— Directions —
Copy each of the lines below word for word.

— Dataset excerpts —
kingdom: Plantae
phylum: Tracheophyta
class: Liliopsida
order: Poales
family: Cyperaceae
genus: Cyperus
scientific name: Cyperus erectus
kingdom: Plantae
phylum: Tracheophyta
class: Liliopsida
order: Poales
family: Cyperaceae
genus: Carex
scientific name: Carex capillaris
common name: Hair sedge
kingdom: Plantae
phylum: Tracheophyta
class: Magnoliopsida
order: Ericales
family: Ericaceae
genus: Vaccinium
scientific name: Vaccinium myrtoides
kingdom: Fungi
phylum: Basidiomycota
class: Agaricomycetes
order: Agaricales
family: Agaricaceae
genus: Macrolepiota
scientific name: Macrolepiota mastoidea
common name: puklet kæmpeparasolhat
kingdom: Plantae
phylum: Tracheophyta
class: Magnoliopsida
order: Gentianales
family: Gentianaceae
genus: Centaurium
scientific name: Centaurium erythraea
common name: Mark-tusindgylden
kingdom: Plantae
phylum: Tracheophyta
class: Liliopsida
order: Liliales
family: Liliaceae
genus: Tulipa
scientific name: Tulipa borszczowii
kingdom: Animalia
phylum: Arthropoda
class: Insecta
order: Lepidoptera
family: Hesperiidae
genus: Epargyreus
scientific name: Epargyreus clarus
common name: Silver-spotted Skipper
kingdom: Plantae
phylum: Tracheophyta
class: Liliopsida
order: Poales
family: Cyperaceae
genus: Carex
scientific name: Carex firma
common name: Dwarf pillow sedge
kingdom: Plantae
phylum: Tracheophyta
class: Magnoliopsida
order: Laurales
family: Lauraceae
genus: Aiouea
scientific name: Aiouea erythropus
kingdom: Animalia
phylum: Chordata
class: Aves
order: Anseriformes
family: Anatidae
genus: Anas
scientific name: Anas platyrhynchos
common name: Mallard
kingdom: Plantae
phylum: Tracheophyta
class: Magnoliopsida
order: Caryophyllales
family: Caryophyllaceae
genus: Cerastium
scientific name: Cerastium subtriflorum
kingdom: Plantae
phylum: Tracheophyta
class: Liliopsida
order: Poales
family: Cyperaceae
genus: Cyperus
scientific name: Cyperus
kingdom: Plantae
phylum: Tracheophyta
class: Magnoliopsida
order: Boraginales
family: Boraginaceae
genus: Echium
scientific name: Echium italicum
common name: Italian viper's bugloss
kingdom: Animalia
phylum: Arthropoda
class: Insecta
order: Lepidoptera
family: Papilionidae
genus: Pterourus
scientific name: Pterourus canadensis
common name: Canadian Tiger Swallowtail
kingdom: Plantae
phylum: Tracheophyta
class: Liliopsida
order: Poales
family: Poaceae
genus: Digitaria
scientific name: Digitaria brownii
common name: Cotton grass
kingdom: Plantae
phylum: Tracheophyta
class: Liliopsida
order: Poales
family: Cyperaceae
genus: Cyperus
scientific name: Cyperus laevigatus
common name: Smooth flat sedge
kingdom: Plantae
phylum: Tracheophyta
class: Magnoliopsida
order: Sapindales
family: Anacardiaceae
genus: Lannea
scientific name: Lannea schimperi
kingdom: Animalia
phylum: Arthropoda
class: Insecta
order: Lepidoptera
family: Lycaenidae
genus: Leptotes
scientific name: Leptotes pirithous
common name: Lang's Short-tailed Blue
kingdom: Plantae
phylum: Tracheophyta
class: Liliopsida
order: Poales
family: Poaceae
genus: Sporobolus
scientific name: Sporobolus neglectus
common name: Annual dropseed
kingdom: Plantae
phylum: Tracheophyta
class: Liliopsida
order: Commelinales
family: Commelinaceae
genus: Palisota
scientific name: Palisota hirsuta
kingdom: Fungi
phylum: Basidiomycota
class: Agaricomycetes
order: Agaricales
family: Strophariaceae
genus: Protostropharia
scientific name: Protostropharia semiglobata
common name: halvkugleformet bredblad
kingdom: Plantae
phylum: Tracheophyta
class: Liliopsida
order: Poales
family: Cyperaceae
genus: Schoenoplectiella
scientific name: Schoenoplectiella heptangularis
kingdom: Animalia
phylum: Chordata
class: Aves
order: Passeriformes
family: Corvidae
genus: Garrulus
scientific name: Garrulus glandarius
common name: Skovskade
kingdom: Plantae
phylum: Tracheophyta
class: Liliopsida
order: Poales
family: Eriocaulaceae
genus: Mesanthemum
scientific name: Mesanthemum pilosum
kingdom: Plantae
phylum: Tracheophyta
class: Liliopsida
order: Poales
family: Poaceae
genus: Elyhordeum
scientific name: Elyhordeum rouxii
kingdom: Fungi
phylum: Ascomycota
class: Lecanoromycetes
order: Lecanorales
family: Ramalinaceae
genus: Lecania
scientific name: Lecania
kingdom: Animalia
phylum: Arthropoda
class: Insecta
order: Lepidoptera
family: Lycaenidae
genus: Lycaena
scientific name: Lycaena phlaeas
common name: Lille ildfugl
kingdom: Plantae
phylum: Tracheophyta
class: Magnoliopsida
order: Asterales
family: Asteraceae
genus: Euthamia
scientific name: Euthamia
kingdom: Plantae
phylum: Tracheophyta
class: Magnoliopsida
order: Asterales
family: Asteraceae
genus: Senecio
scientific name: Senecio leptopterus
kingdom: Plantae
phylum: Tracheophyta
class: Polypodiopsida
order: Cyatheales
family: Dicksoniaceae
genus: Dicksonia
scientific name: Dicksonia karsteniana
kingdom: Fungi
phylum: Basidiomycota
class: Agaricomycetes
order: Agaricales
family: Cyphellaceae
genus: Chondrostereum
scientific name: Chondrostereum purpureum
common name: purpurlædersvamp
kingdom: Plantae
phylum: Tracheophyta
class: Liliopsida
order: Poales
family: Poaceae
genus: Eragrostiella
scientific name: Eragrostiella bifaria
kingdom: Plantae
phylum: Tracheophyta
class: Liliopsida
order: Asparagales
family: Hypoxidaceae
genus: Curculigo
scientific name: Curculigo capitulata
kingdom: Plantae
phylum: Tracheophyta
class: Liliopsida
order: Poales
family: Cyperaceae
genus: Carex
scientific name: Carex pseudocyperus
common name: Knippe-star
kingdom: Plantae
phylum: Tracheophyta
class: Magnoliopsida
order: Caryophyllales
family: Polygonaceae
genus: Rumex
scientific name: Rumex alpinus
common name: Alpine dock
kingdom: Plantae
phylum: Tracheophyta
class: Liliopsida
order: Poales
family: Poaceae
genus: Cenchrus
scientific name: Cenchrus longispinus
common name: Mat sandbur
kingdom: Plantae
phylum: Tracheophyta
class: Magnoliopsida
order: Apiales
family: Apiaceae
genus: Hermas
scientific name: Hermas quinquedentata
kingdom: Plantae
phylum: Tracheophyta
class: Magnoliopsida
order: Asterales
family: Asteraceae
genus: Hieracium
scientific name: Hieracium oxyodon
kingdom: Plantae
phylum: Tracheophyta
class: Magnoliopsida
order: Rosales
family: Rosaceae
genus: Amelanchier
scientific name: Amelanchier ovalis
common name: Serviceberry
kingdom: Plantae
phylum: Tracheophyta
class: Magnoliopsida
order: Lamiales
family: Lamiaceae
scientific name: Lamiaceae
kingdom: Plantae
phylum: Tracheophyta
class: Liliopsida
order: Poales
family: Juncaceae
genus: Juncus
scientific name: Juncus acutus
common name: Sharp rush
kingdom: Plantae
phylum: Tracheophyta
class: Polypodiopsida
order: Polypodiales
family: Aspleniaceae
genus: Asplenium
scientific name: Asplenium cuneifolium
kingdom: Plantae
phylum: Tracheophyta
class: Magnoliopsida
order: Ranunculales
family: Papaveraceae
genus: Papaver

— Task output —
kingdom: Plantae
phylum: Tracheophyta
class: Liliopsida
order: Poales
family: Cyperaceae
genus: Cyperus
scientific name: Cyperus erectus
kingdom: Plantae
phylum: Tracheophyta
class: Liliopsida
order: Poales
family: Cyperaceae
genus: Carex
scientific name: Carex capillaris
common name: Hair sedge
kingdom: Plantae
phylum: Tracheophyta
class: Magnoliopsida
order: Ericales
family: Ericaceae
genus: Vaccinium
scientific name: Vaccinium myrtoides
kingdom: Fungi
phylum: Basidiomycota
class: Agaricomycetes
order: Agaricales
family: Agaricaceae
genus: Macrolepiota
scientific name: Macrolepiota mastoidea
common name: puklet kæmpeparasolhat
kingdom: Plantae
phylum: Tracheophyta
class: Magnoliopsida
order: Gentianales
family: Gentianaceae
genus: Centaurium
scientific name: Centaurium erythraea
common name: Mark-tusindgylden
kingdom: Plantae
phylum: Tracheophyta
class: Liliopsida
order: Liliales
family: Liliaceae
genus: Tulipa
scientific name: Tulipa borszczowii
kingdom: Animalia
phylum: Arthropoda
class: Insecta
order: Lepidoptera
family: Hesperiidae
genus: Epargyreus
scientific name: Epargyreus clarus
common name: Silver-spotted Skipper
kingdom: Plantae
phylum: Tracheophyta
class: Liliopsida
order: Poales
family: Cyperaceae
genus: Carex
scientific name: Carex firma
common name: Dwarf pillow sedge
kingdom: Plantae
phylum: Tracheophyta
class: Magnoliopsida
order: Laurales
family: Lauraceae
genus: Aiouea
scientific name: Aiouea erythropus
kingdom: Animalia
phylum: Chordata
class: Aves
order: Anseriformes
family: Anatidae
genus: Anas
scientific name: Anas platyrhynchos
common name: Mallard
kingdom: Plantae
phylum: Tracheophyta
class: Magnoliopsida
order: Caryophyllales
family: Caryophyllaceae
genus: Cerastium
scientific name: Cerastium subtriflorum
kingdom: Plantae
phylum: Tracheophyta
class: Liliopsida
order: Poales
family: Cyperaceae
genus: Cyperus
scientific name: Cyperus
kingdom: Plantae
phylum: Tracheophyta
class: Magnoliopsida
order: Boraginales
family: Boraginaceae
genus: Echium
scientific name: Echium italicum
common name: Italian viper's bugloss
kingdom: Animalia
phylum: Arthropoda
class: Insecta
order: Lepidoptera
family: Papilionidae
genus: Pterourus
scientific name: Pterourus canadensis
common name: Canadian Tiger Swallowtail
kingdom: Plantae
phylum: Tracheophyta
class: Liliopsida
order: Poales
family: Poaceae
genus: Digitaria
scientific name: Digitaria brownii
common name: Cotton grass
kingdom: Plantae
phylum: Tracheophyta
class: Liliopsida
order: Poales
family: Cyperaceae
genus: Cyperus
scientific name: Cyperus laevigatus
common name: Smooth flat sedge
kingdom: Plantae
phylum: Tracheophyta
class: Magnoliopsida
order: Sapindales
family: Anacardiaceae
genus: Lannea
scientific name: Lannea schimperi
kingdom: Animalia
phylum: Arthropoda
class: Insecta
order: Lepidoptera
family: Lycaenidae
genus: Leptotes
scientific name: Leptotes pirithous
common name: Lang's Short-tailed Blue
kingdom: Plantae
phylum: Tracheophyta
class: Liliopsida
order: Poales
family: Poaceae
genus: Sporobolus
scientific name: Sporobolus neglectus
common name: Annual dropseed
kingdom: Plantae
phylum: Tracheophyta
class: Liliopsida
order: Commelinales
family: Commelinaceae
genus: Palisota
scientific name: Palisota hirsuta
kingdom: Fungi
phylum: Basidiomycota
class: Agaricomycetes
order: Agaricales
family: Strophariaceae
genus: Protostropharia
scientific name: Protostropharia semiglobata
common name: halvkugleformet bredblad
kingdom: Plantae
phylum: Tracheophyta
class: Liliopsida
order: Poales
family: Cyperaceae
genus: Schoenoplectiella
scientific name: Schoenoplectiella heptangularis
kingdom: Animalia
phylum: Chordata
class: Aves
order: Passeriformes
family: Corvidae
genus: Garrulus
scientific name: Garrulus glandarius
common name: Skovskade
kingdom: Plantae
phylum: Tracheophyta
class: Liliopsida
order: Poales
family: Eriocaulaceae
genus: Mesanthemum
scientific name: Mesanthemum pilosum
kingdom: Plantae
phylum: Tracheophyta
class: Liliopsida
order: Poales
family: Poaceae
genus: Elyhordeum
scientific name: Elyhordeum rouxii
kingdom: Fungi
phylum: Ascomycota
class: Lecanoromycetes
order: Lecanorales
family: Ramalinaceae
genus: Lecania
scientific name: Lecania
kingdom: Animalia
phylum: Arthropoda
class: Insecta
order: Lepidoptera
family: Lycaenidae
genus: Lycaena
scientific name: Lycaena phlaeas
common name: Lille ildfugl
kingdom: Plantae
phylum: Tracheophyta
class: Magnoliopsida
order: Asterales
family: Asteraceae
genus: Euthamia
scientific name: Euthamia
kingdom: Plantae
phylum: Tracheophyta
class: Magnoliopsida
order: Asterales
family: Asteraceae
genus: Senecio
scientific name: Senecio leptopterus
kingdom: Plantae
phylum: Tracheophyta
class: Polypodiopsida
order: Cyatheales
family: Dicksoniaceae
genus: Dicksonia
scientific name: Dicksonia karsteniana
kingdom: Fungi
phylum: Basidiomycota
class: Agaricomycetes
order: Agaricales
family: Cyphellaceae
genus: Chondrostereum
scientific name: Chondrostereum purpureum
common name: purpurlædersvamp
kingdom: Plantae
phylum: Tracheophyta
class: Liliopsida
order: Poales
family: Poaceae
genus: Eragrostiella
scientific name: Eragrostiella bifaria
kingdom: Plantae
phylum: Tracheophyta
class: Liliopsida
order: Asparagales
family: Hypoxidaceae
genus: Curculigo
scientific name: Curculigo capitulata
kingdom: Plantae
phylum: Tracheophyta
class: Liliopsida
order: Poales
family: Cyperaceae
genus: Carex
scientific name: Carex pseudocyperus
common name: Knippe-star
kingdom: Plantae
phylum: Tracheophyta
class: Magnoliopsida
order: Caryophyllales
family: Polygonaceae
genus: Rumex
scientific name: Rumex alpinus
common name: Alpine dock
kingdom: Plantae
phylum: Tracheophyta
class: Liliopsida
order: Poales
family: Poaceae
genus: Cenchrus
scientific name: Cenchrus longispinus
common name: Mat sandbur
kingdom: Plantae
phylum: Tracheophyta
class: Magnoliopsida
order: Apiales
family: Apiaceae
genus: Hermas
scientific name: Hermas quinquedentata
kingdom: Plantae
phylum: Tracheophyta
class: Magnoliopsida
order: Asterales
family: Asteraceae
genus: Hieracium
scientific name: Hieracium oxyodon
kingdom: Plantae
phylum: Tracheophyta
class: Magnoliopsida
order: Rosales
family: Rosaceae
genus: Amelanchier
scientific name: Amelanchier ovalis
common name: Serviceberry
kingdom: Plantae
phylum: Tracheophyta
class: Magnoliopsida
order: Lamiales
family: Lamiaceae
scientific name: Lamiaceae
kingdom: Plantae
phylum: Tracheophyta
class: Liliopsida
order: Poales
family: Juncaceae
genus: Juncus
scientific name: Juncus acutus
common name: Sharp rush
kingdom: Plantae
phylum: Tracheophyta
class: Polypodiopsida
order: Polypodiales
family: Aspleniaceae
genus: Asplenium
scientific name: Asplenium cuneifolium
kingdom: Plantae
phylum: Tracheophyta
class: Magnoliopsida
order: Ranunculales
family: Papaveraceae
genus: Papaver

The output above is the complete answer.